Donny has always known he wanted to work with kids, and he just finished his degree in early childhood education. He didn’t count on the prejudice he’d face as not only a male nanny, but a gay one at that. Job-hunting has been frustrating to say the least, so when he knocks on Jeff’s door and is greeted by the sounds of things breaking and a pair of screaming children, he thinks maybe he can begin this particular interview with a trial by fire.
Becoming the nanny to Jeff’s children might be a dream come true for Donny and exactly what Jeff needs, but are either of them ready to really be a family?
Everyone knows that if you tempt me with kids-fiction, I’m going to be on board for a read. So, Daddy, Daddy, and Me was definitely a novella to put on my list. I should note, before getting into the review, that the title is a bit of a misnomer since it’s not written from the child’s point of view, but instead alternates between the father and the nanny tasked to take care of the children.
The first time Donny meets Daddy Jeff, as he is affectionately called, the man is chasing after his naked son, hit foot is bleeding from stepping on a broken lamp, and his daughter is screaming upstairs. But the chaos is what Donny came there for, after all. And as he wins over his soon-to-be-boss with his efficient way of taking care of the situation, Donny situates himself firmly into their home as an essential part of the family. And as he grows closer to the children, he grows closer to Jeff as well, and their relationship becomes less employer-employee and more romantic partners who are committed to their family. But it won’t be easy sailing, as the memory of the children’s dead mother, Beth, is constantly on the family’s minds and Jeff’s former boyfriend, Mitch, is threatening their happily-ever-after. But tragedy can lead to triumph as long as they have each other!
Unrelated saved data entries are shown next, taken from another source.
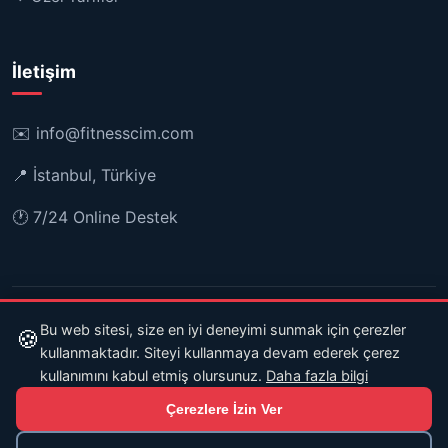
İletişim
✉️
info@fitnesscim.com
📍 İstanbul, Türkiye
🕐 7/24 Online Destek
© 2026 Fitnesscim. Tüm hakları saklıdır.
Bu web sitesi, size en iyi deneyimi sunmak için çerezler
🍪
Gizlilik Politikası
Kullanım Koşulları
Yönetici
kullanmaktadır. Siteyi kullanmaya devam ederek çerez
kullanımını kabul etmiş olursunuz.
Daha fazla bilgi
Çerezlere İzin Ver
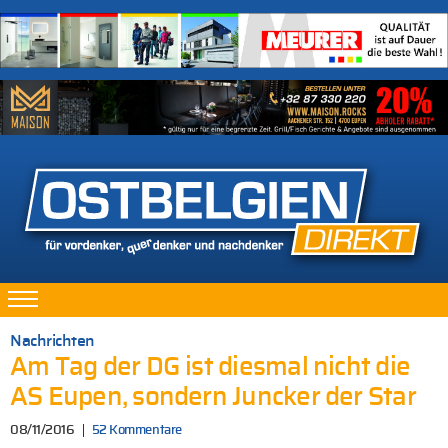
Nachrichten
Am Tag der DG ist diesmal nicht die
AS Eupen, sondern Juncker der Star
08/11/2016
52 Kommentare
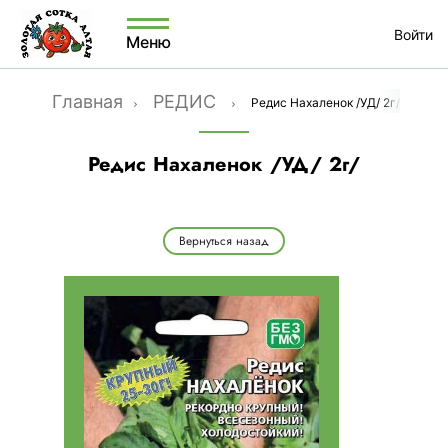
Войти
Меню
Главная
РЕДИС
Редис Нахаленок /УД/ 2г/
Редис Нахаленок /УД/ 2г/
Вернуться назад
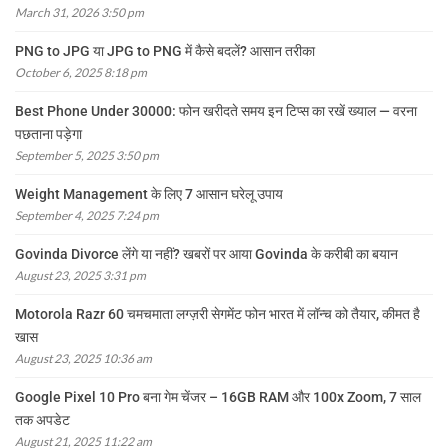
March 31, 2026 3:50 pm
PNG to JPG या JPG to PNG में कैसे बदलें? आसान तरीका
October 6, 2025 8:18 pm
Best Phone Under 30000: फोन खरीदते समय इन टिप्स का रखें ख्याल — वरना
पछताना पड़ेगा
September 5, 2025 3:50 pm
Weight Management के लिए 7 आसान घरेलू उपाय
September 4, 2025 7:24 pm
Govinda Divorce लेंगे या नहीं? खबरों पर आया Govinda के करीबी का बयान
August 23, 2025 3:31 pm
Motorola Razr 60 चमचमाता लग्ज़री सेगमेंट फोन भारत में लॉन्च को तैयार, कीमत है
खास
August 23, 2025 10:36 am
Google Pixel 10 Pro बना गेम चेंजर – 16GB RAM और 100x Zoom, 7 साल
तक अपडेट
August 21, 2025 11:22 am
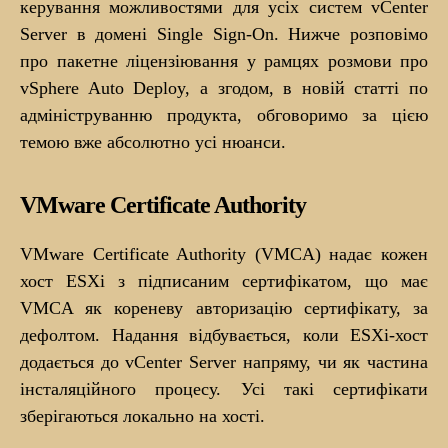
керування можливостями для усіх систем vCenter
Server в домені Single Sign-On. Нижче розповімо
про пакетне ліцензіювання у рамцях розмови про
vSphere Auto Deploy, а згодом, в новій статті по
адмініструванню продукта, обговоримо за цією
темою вже абсолютно усі нюанси.
VMware Certificate Authority
VMware Certificate Authority (VMCA) надає кожен
хост ESXi з підписаним сертифікатом, що має
VMCA як кореневу авторизацію сертифікату, за
дефолтом. Надання відбувається, коли ESXi-хост
додається до vCenter Server напряму, чи як частина
інсталяційного процесу. Усі такі сертифікати
зберігаються локально на хості.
Overall, the plot was quite sweet, although a bit expected at times. There wasn’t much threat to Jeff and Donny’s emerging relationship. Yes, Jeff and the children miss Beth tremendously, but her parents quickly accept Donny as the new parental figure in the family and the children accept Donny as their new daddy as well. And although Mitch threatens Jeff with taking his home, and eventually destroys it in the process, he quickly fades away without any looming fear that he will return. The children were cute, although I found the boy, Robin, to have simplistic speech at times whereas he was age-appropriate at other points. It didn’t deter from liking the storyline, however, and in the end everyone came out with a happily future to look forward to. Jeff, Donny, Robin, and baby Kimberley are settled and have a wonderful life to look forward to together. That’s all that matters!
If you like kids-fics, nanny love stories, or the determination that things will always work out in the end, then you’ll likely enjoy Daddy, Daddy, and Me as much as I did. A good read and well worth picking up.